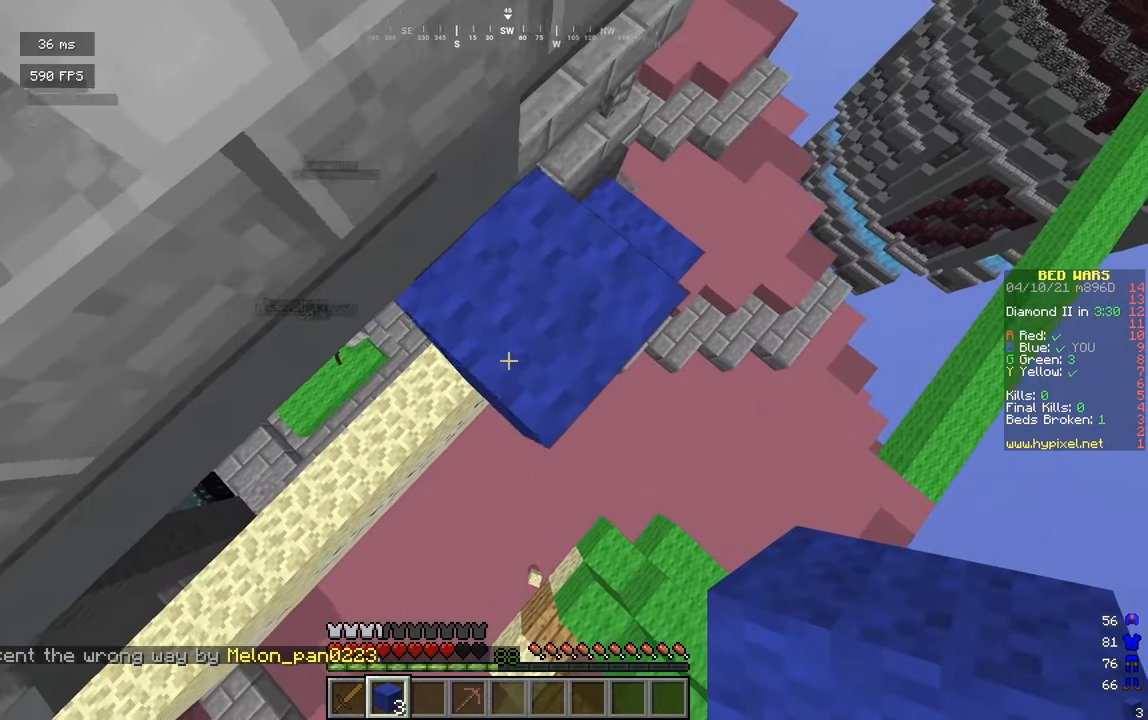
{"keys": ["a", "s"], "mouse": ["right"], "events": [[109, "mouse_right", "down"], [271, "mouse_right", "up"], [434, "mouse_right", "down"]]}
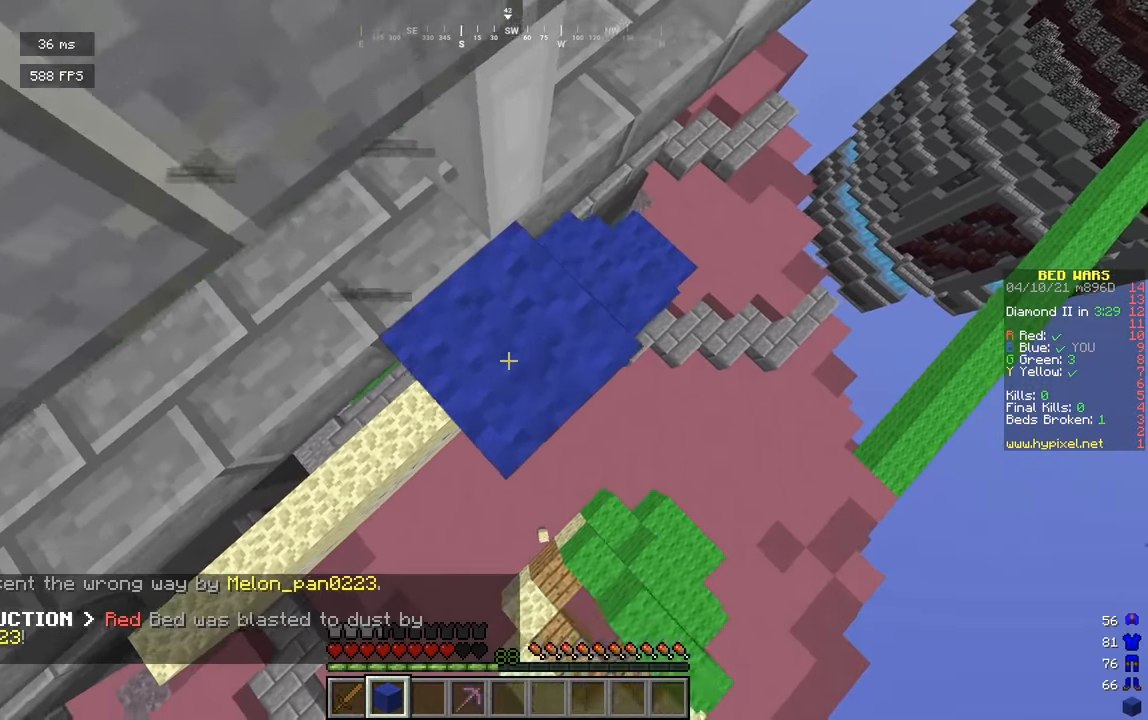
{"keys": ["d", "w"], "mouse": [], "events": [[90, "mouse_right", "up"], [162, "a", "up"], [180, "s", "up"], [325, "d", "down"], [433, "w", "down"]]}
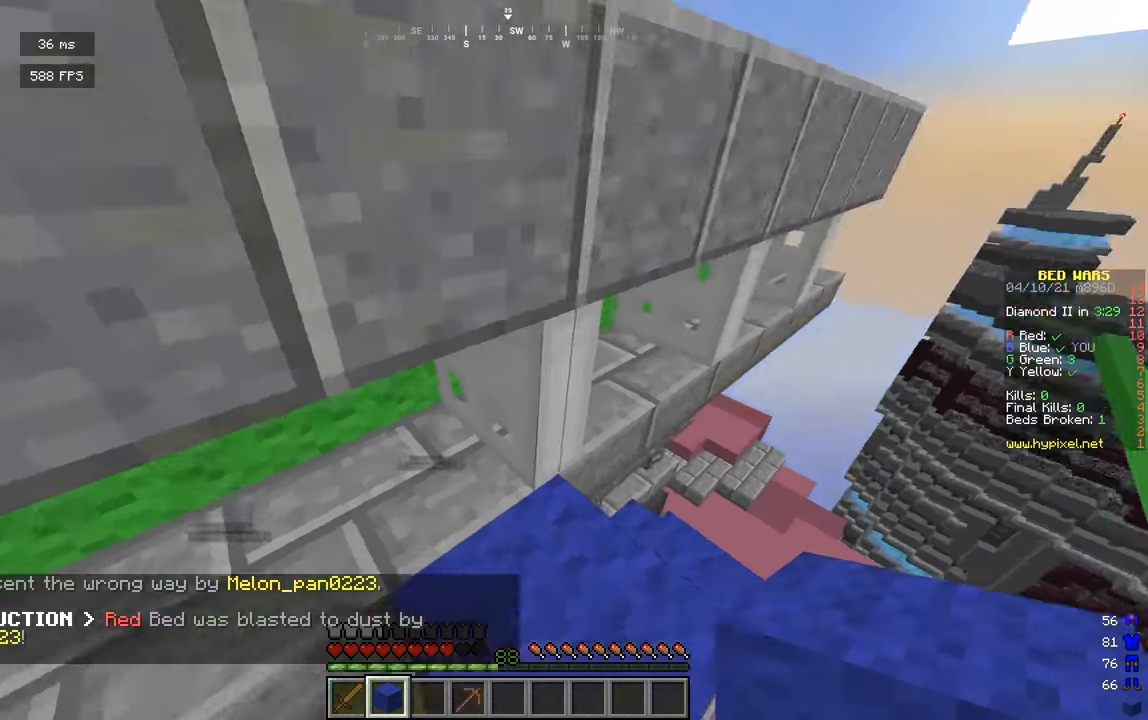
{"keys": [], "mouse": [], "events": [[72, "w", "up"], [127, "d", "up"]]}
..........
> **Task objective**
Pictures do not belong in the copy; repeat the rest of the listing exactly.

> **Your response**
{"keys": ["a", "s"], "mouse": ["right"], "events": [[109, "mouse_right", "down"], [271, "mouse_right", "up"], [434, "mouse_right", "down"]]}
{"keys": ["d", "w"], "mouse": [], "events": [[90, "mouse_right", "up"], [162, "a", "up"], [180, "s", "up"], [325, "d", "down"], [433, "w", "down"]]}
{"keys": [], "mouse": [], "events": [[72, "w", "up"], [127, "d", "up"]]}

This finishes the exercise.